» Saved data entries:

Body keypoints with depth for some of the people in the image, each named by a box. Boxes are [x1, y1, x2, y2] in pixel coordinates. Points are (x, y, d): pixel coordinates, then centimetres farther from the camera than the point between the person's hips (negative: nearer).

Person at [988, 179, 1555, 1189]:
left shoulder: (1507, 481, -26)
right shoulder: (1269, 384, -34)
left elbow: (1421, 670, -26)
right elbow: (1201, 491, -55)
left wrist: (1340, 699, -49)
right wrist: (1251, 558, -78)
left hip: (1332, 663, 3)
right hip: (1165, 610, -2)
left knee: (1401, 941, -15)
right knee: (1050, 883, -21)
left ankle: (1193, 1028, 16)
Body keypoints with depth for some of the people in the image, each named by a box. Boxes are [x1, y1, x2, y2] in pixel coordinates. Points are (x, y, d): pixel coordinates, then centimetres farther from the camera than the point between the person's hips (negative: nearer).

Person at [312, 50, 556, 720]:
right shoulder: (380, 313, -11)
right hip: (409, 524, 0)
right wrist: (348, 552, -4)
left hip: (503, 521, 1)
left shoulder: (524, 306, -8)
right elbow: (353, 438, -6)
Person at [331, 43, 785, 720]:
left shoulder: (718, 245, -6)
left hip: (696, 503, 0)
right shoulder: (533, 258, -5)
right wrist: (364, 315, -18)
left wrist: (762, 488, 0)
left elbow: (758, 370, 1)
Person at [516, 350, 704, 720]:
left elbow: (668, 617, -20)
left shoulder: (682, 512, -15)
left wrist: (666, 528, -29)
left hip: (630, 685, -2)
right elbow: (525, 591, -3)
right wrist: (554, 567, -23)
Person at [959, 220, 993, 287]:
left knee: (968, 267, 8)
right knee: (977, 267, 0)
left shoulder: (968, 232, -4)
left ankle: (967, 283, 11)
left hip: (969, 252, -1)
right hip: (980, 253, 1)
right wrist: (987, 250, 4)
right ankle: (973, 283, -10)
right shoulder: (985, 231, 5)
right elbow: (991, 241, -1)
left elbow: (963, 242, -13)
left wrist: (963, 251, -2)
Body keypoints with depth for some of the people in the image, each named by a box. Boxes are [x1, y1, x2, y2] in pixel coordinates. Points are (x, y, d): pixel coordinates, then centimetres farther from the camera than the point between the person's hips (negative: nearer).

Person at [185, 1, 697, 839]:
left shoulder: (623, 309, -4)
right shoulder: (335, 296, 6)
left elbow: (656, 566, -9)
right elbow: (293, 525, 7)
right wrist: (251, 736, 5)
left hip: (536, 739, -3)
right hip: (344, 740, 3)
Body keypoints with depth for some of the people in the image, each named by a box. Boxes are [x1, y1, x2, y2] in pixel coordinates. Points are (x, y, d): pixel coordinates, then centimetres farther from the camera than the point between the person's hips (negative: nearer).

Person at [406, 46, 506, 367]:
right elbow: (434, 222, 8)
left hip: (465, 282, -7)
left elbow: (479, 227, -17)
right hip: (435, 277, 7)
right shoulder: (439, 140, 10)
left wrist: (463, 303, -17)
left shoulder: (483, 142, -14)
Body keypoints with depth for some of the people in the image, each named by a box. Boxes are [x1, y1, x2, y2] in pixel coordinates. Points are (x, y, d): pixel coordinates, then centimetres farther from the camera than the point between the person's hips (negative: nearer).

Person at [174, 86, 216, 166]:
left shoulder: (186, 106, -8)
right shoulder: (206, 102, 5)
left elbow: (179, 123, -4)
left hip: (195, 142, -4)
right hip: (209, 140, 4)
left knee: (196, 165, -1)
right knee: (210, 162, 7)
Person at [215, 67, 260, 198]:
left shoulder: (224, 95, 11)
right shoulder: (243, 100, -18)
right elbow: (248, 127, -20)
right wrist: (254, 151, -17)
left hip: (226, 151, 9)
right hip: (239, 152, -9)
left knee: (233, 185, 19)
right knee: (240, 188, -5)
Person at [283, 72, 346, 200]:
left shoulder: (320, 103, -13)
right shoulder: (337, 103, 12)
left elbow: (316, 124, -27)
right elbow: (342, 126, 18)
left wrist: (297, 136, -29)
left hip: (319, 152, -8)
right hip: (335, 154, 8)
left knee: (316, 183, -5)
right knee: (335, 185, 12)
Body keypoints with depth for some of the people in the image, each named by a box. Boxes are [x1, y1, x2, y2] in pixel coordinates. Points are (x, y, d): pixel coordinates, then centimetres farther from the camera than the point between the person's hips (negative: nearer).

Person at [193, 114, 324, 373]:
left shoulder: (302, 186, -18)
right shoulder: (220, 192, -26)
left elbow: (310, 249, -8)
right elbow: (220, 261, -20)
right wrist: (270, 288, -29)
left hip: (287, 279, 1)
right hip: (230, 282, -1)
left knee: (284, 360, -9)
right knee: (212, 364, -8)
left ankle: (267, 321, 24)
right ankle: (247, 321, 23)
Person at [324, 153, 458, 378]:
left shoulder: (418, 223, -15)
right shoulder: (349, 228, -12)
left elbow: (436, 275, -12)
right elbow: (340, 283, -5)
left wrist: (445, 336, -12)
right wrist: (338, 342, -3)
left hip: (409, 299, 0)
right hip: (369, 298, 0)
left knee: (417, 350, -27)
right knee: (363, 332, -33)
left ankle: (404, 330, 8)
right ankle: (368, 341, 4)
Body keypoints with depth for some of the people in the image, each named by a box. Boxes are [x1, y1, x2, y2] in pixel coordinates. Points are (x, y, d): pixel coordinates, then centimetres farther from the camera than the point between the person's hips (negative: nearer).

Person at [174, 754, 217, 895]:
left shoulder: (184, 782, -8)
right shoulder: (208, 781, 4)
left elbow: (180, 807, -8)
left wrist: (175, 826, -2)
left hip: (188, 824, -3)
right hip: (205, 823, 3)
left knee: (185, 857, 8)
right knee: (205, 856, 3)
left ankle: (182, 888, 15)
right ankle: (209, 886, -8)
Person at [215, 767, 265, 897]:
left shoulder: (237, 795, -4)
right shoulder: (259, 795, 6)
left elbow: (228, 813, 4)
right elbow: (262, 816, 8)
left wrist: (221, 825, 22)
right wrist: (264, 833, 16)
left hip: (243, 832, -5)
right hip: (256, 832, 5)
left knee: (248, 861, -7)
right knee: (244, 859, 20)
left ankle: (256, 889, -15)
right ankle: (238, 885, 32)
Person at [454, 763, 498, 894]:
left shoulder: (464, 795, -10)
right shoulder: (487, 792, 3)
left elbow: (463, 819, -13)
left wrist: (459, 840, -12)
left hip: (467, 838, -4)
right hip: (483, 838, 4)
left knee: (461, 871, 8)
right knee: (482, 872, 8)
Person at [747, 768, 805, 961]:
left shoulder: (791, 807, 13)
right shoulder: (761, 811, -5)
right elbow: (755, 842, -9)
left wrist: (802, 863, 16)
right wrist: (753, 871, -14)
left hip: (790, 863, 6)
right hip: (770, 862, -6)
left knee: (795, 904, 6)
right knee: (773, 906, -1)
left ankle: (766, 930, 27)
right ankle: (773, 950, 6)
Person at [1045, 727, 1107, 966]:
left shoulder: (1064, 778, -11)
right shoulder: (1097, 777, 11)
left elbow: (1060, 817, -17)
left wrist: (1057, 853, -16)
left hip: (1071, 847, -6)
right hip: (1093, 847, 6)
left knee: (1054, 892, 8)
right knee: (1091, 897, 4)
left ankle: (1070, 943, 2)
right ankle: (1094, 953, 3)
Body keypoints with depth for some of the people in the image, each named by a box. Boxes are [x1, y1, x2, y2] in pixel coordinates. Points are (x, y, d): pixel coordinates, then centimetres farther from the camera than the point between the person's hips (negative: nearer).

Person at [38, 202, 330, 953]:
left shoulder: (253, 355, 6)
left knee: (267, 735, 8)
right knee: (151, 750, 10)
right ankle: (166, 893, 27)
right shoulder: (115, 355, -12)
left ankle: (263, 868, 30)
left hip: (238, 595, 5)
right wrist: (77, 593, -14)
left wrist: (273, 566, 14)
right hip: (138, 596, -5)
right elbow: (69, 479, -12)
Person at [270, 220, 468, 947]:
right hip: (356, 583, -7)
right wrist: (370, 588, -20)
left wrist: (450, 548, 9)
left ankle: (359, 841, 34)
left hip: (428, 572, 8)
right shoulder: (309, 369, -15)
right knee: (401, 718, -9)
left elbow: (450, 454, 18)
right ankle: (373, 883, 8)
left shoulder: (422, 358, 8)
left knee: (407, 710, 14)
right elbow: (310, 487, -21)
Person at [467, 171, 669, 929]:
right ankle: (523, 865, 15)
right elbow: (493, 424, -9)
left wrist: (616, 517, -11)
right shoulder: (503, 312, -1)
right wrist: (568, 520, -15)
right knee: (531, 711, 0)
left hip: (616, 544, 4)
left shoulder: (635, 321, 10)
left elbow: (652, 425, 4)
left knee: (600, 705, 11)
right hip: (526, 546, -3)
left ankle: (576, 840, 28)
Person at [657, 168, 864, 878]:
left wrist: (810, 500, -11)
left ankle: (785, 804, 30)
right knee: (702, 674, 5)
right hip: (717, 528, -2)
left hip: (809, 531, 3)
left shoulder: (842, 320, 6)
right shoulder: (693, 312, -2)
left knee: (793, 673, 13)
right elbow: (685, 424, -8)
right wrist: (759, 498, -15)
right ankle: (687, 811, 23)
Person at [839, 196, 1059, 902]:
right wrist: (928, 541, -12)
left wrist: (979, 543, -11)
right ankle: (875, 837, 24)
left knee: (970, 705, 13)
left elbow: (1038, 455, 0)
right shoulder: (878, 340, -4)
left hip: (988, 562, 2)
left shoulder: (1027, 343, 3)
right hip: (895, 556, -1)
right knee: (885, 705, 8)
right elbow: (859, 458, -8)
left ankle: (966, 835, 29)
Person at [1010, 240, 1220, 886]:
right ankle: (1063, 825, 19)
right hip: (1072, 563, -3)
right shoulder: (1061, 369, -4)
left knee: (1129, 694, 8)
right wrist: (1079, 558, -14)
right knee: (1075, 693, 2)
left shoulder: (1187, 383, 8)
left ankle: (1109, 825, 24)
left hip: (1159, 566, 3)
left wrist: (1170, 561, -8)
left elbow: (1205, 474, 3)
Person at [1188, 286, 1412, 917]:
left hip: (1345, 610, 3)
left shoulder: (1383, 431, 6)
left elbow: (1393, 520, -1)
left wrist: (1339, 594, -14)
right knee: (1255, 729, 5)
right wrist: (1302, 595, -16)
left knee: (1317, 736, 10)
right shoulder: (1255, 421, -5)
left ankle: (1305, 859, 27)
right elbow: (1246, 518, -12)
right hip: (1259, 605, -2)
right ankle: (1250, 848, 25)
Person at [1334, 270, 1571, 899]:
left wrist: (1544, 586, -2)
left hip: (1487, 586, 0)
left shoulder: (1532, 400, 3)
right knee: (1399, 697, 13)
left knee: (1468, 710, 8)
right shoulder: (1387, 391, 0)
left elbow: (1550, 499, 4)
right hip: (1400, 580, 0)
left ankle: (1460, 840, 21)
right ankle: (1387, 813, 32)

» Task to carry out: Please output the lines of the listing word for word, starting at the line that contains "left knee: (1401, 941, -15)" and stopping after the line that contains "right shoulder: (335, 296, 6)", with both of those lines included.

» Result of this exercise:
left knee: (1401, 941, -15)
right knee: (1050, 883, -21)
left ankle: (1193, 1028, 16)
Body keypoints with depth for some of the people in the image, each named by a box. Boxes are [x1, y1, x2, y2] in pixel coordinates. Points are (x, y, d): pixel coordinates, then centimetres farther from the camera than the point between the person's hips (negative: nearer).

Person at [312, 50, 556, 720]:
right shoulder: (380, 313, -11)
right hip: (409, 524, 0)
right wrist: (348, 552, -4)
left hip: (503, 521, 1)
left shoulder: (524, 306, -8)
right elbow: (353, 438, -6)
Person at [331, 43, 785, 720]:
left shoulder: (718, 245, -6)
left hip: (696, 503, 0)
right shoulder: (533, 258, -5)
right wrist: (364, 315, -18)
left wrist: (762, 488, 0)
left elbow: (758, 370, 1)
Person at [516, 350, 704, 720]:
left elbow: (668, 617, -20)
left shoulder: (682, 512, -15)
left wrist: (666, 528, -29)
left hip: (630, 685, -2)
right elbow: (525, 591, -3)
right wrist: (554, 567, -23)
Person at [959, 220, 993, 287]:
left knee: (968, 267, 8)
right knee: (977, 267, 0)
left shoulder: (968, 232, -4)
left ankle: (967, 283, 11)
left hip: (969, 252, -1)
right hip: (980, 253, 1)
right wrist: (987, 250, 4)
right ankle: (973, 283, -10)
right shoulder: (985, 231, 5)
right elbow: (991, 241, -1)
left elbow: (963, 242, -13)
left wrist: (963, 251, -2)
Body keypoints with depth for some of the people in the image, each named by a box. Boxes are [x1, y1, x2, y2] in pixel coordinates. Points are (x, y, d): pixel coordinates, then centimetres farther from the camera than the point between the person's hips (negative: nearer).

Person at [185, 1, 697, 839]:
left shoulder: (623, 309, -4)
right shoulder: (335, 296, 6)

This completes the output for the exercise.